Astronidium robustum
- Conservation status: Least Concern (IUCN 3.1)

Scientific classification
- Kingdom: Plantae
- Clade: Tracheophytes
- Clade: Angiosperms
- Clade: Eudicots
- Clade: Rosids
- Order: Myrtales
- Family: Melastomataceae
- Genus: Astronidium
- Species: A. robustum
- Binomial name: Astronidium robustum (Seem.) A.C.Sm.
- Synonyms: Astronia robusta Seem.; Pharmacum robustum (Seem.) Kuntze;

= Astronidium robustum =

- Genus: Astronidium
- Species: robustum
- Authority: (Seem.) A.C.Sm.
- Conservation status: LC
- Synonyms: Astronia robusta Seem., Pharmacum robustum (Seem.) Kuntze

Species of flowering plant

Astronidium robustum is a species of flowering plant in the family Melastomataceae.

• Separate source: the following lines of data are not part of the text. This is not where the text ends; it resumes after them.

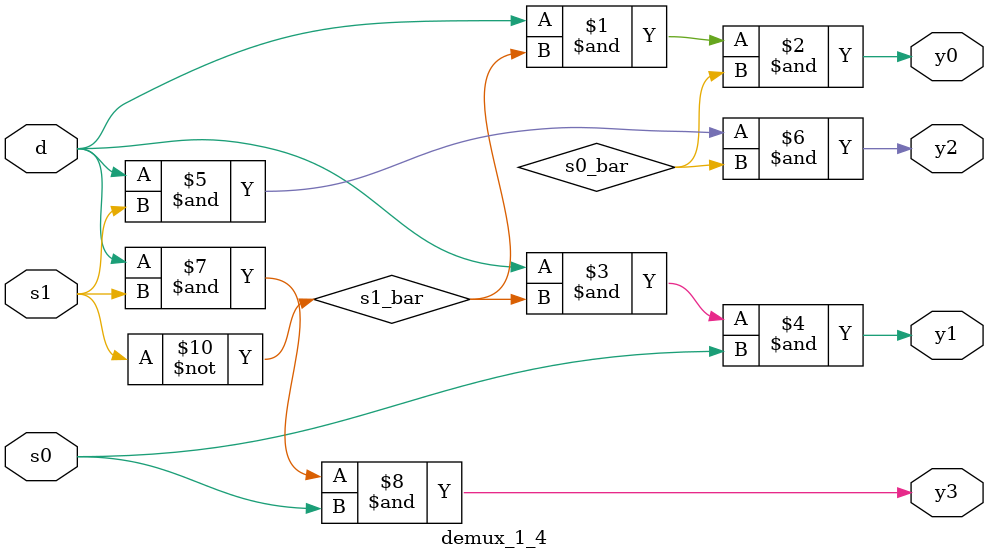
<source format=v>
module  demux_1_4 (
input d,
input s0, s1,
output y0, y1, y2, y3
);
wire so_bar, s1_bar;

not (so_bar, s0);
not (s1_bar, s1);

and (y0, d, s1_bar, s0_bar);
and (y1, d, s1_bar, s0);
and (y2, d, s1, s0_bar);
and (y3, d, s1, s0);
endmodule


</source>
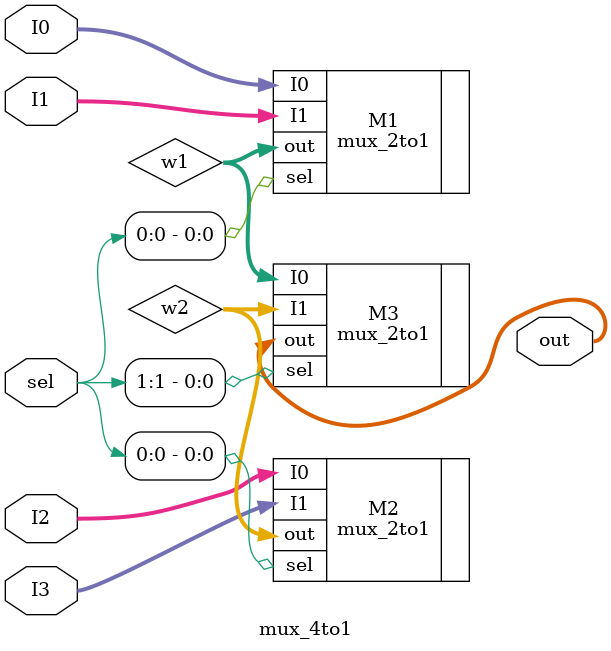
<source format=v>
`timescale 1ns / 1ps
module mux_4to1 #(parameter size=4 )
(input [size-1:0]I0,I1,I2,I3,
input [1:0]sel,
output [3:0]out);

wire [size-1:0]w1,w2;
mux_2to1 M1(.I0(I0) ,.I1(I1) ,.sel(sel[0]) ,.out(w1));
mux_2to1 M2(.I0(I2) ,.I1(I3) ,.sel(sel[0]) ,.out(w2));
mux_2to1 M3(.I0(w1) ,.I1(w2) ,.sel(sel[1]) ,.out(out));

endmodule

</source>
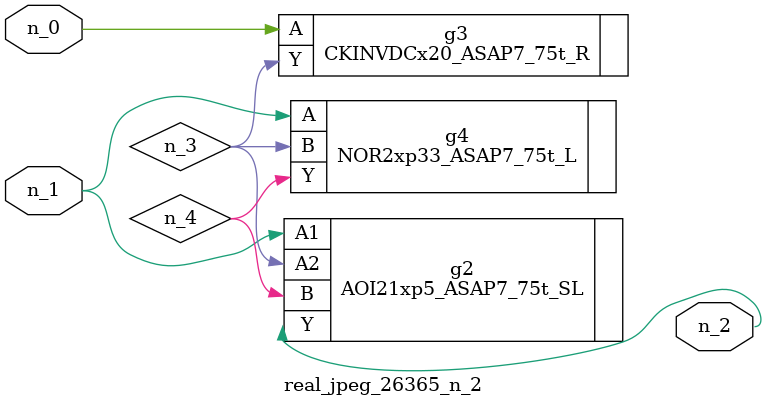
<source format=v>
module real_jpeg_26365_n_2 (n_1, n_0, n_2);

input n_1;
input n_0;

output n_2;

wire n_4;
wire n_3;

CKINVDCx20_ASAP7_75t_R g3 ( 
.A(n_0),
.Y(n_3)
);

AOI21xp5_ASAP7_75t_SL g2 ( 
.A1(n_1),
.A2(n_3),
.B(n_4),
.Y(n_2)
);

NOR2xp33_ASAP7_75t_L g4 ( 
.A(n_1),
.B(n_3),
.Y(n_4)
);


endmodule
</source>
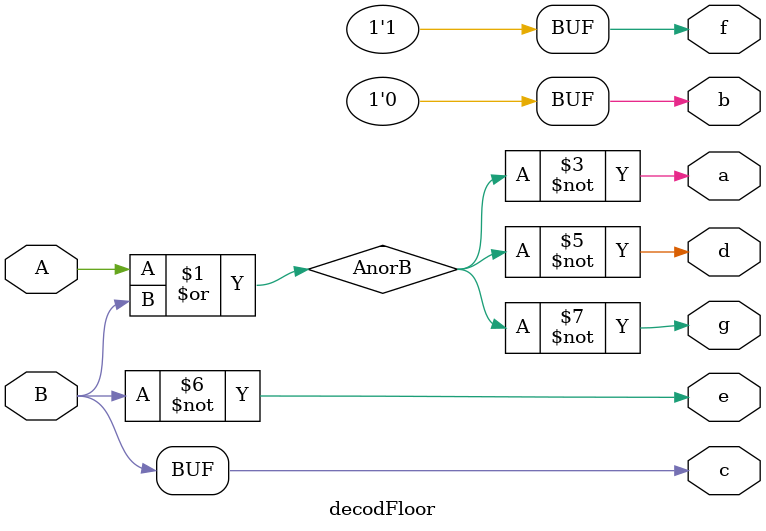
<source format=v>
module decodFloor(
	input A, B,
	output a, b, c, d, e, f, g
);
	wire AnorB, nB;

	or or0(AnorB, A, B);
	not not0(nB, B);
	
	//output a
	not S_a(a, AnorB);
	
	//output b
	not S_b(b, 1'b1);
	
	//output c
	not S_c(c, nB);
	
	//output d
	not S_d(d, AnorB);
	
	//output e
	not S_e(e, B);
	
	//output f
	not S_f(f, 1'b0);
	
	//output g
	not S_g(g, AnorB);

endmodule

</source>
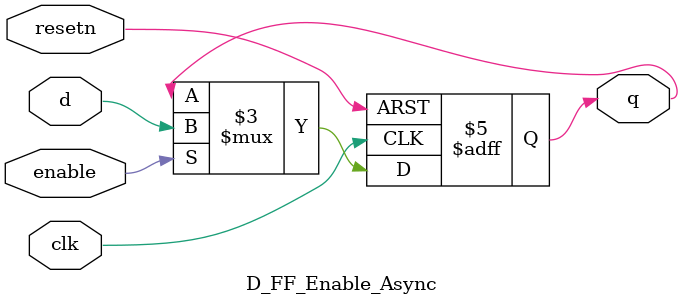
<source format=v>
/*
Anthony De Caria - November 04, 2014

This is a D Flip Flop with a separate enable and an asynchronous reset.
*/

module D_FF_Enable_Async(clk, resetn, enable, d, q);
	
	input clk;
	input resetn;
	input enable;
	input d;
	output reg q;
	
	always @(posedge clk or negedge resetn)
	begin
		if (!resetn)
		begin
			q <= 1'b0;
		end
		else
		begin
			if (enable)
			begin
				q <= d;
			end
		end
	end
	
endmodule

</source>
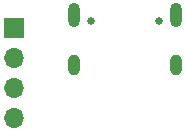
<source format=gbr>
%TF.GenerationSoftware,KiCad,Pcbnew,7.0.8*%
%TF.CreationDate,2023-10-22T22:03:38+02:00*%
%TF.ProjectId,Doodle Drive,446f6f64-6c65-4204-9472-6976652e6b69,1.0V*%
%TF.SameCoordinates,Original*%
%TF.FileFunction,Soldermask,Bot*%
%TF.FilePolarity,Negative*%
%FSLAX46Y46*%
G04 Gerber Fmt 4.6, Leading zero omitted, Abs format (unit mm)*
G04 Created by KiCad (PCBNEW 7.0.8) date 2023-10-22 22:03:38*
%MOMM*%
%LPD*%
G01*
G04 APERTURE LIST*
%ADD10C,0.650000*%
%ADD11O,1.000000X2.100000*%
%ADD12O,1.000000X1.800000*%
%ADD13R,1.700000X1.700000*%
%ADD14O,1.700000X1.700000*%
G04 APERTURE END LIST*
D10*
%TO.C,J1*%
X95262500Y-82335000D03*
X101042500Y-82335000D03*
D11*
X93832500Y-81815000D03*
D12*
X93832500Y-86015000D03*
D11*
X102472500Y-81815000D03*
D12*
X102472500Y-86015000D03*
%TD*%
D13*
%TO.C,J2*%
X88782500Y-82900000D03*
D14*
X88782500Y-85440000D03*
X88782500Y-87980000D03*
X88782500Y-90520000D03*
%TD*%
M02*

</source>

It is a tree endemic to Fiji, where it is native to the islands of Viti Levu, Vanua Levu and Taveuni. It grows 2–15 metres tall in dense rain forest, often along creeks or on river banks, from 50 to 900 metres elevation.

The species was first described as Astronia robusta by Berthold Carl Seemann in 1866. In 1942 Albert Charles Smith placed the species in genus Astronidium as A. robustum.